[[ The data, beginning ]]
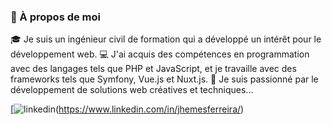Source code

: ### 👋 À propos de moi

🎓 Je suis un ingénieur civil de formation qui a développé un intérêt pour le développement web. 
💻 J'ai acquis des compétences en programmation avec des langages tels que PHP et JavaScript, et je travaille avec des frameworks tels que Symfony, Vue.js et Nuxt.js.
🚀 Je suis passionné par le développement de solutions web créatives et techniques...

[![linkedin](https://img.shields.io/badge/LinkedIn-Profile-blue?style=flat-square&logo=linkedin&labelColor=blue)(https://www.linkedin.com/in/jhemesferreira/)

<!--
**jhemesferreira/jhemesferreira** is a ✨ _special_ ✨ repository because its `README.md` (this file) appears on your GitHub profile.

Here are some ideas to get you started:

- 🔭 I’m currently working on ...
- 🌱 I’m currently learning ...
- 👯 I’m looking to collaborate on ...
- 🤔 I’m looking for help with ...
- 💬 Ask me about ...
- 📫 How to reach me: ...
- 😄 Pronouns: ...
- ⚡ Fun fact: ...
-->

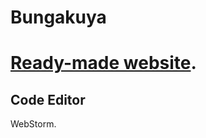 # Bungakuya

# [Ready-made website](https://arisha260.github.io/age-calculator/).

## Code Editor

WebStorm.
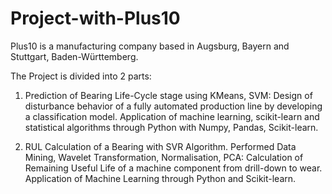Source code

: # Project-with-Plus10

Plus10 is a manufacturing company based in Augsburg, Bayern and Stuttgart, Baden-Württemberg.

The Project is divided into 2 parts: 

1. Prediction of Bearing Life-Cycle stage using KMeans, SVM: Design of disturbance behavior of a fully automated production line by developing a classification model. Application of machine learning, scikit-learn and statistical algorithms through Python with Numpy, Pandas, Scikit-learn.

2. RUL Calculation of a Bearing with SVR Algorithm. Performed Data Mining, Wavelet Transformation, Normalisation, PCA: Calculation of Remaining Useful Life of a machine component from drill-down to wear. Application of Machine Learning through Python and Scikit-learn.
[[ The data, end ]]
### Task details
Repeat the records above verbatim, with no pictures in the result.

### Task solution
Source code

: ### 👋 À propos de moi

🎓 Je suis un ingénieur civil de formation qui a développé un intérêt pour le développement web. 
💻 J'ai acquis des compétences en programmation avec des langages tels que PHP et JavaScript, et je travaille avec des frameworks tels que Symfony, Vue.js et Nuxt.js.
🚀 Je suis passionné par le développement de solutions web créatives et techniques...

[![linkedin](https://img.shields.io/badge/LinkedIn-Profile-blue?style=flat-square&logo=linkedin&labelColor=blue)(https://www.linkedin.com/in/jhemesferreira/)

<!--
**jhemesferreira/jhemesferreira** is a ✨ _special_ ✨ repository because its `README.md` (this file) appears on your GitHub profile.

Here are some ideas to get you started:

- 🔭 I’m currently working on ...
- 🌱 I’m currently learning ...
- 👯 I’m looking to collaborate on ...
- 🤔 I’m looking for help with ...
- 💬 Ask me about ...
- 📫 How to reach me: ...
- 😄 Pronouns: ...
- ⚡ Fun fact: ...
-->

 # Bungakuya

# [Ready-made website](https://arisha260.github.io/age-calculator/).

## Code Editor

WebStorm.
Source code

: # Project-with-Plus10

Plus10 is a manufacturing company based in Augsburg, Bayern and Stuttgart, Baden-Württemberg.

The Project is divided into 2 parts: 

1. Prediction of Bearing Life-Cycle stage using KMeans, SVM: Design of disturbance behavior of a fully automated production line by developing a classification model. Application of machine learning, scikit-learn and statistical algorithms through Python with Numpy, Pandas, Scikit-learn.

2. RUL Calculation of a Bearing with SVR Algorithm. Performed Data Mining, Wavelet Transformation, Normalisation, PCA: Calculation of Remaining Useful Life of a machine component from drill-down to wear. Application of Machine Learning through Python and Scikit-learn.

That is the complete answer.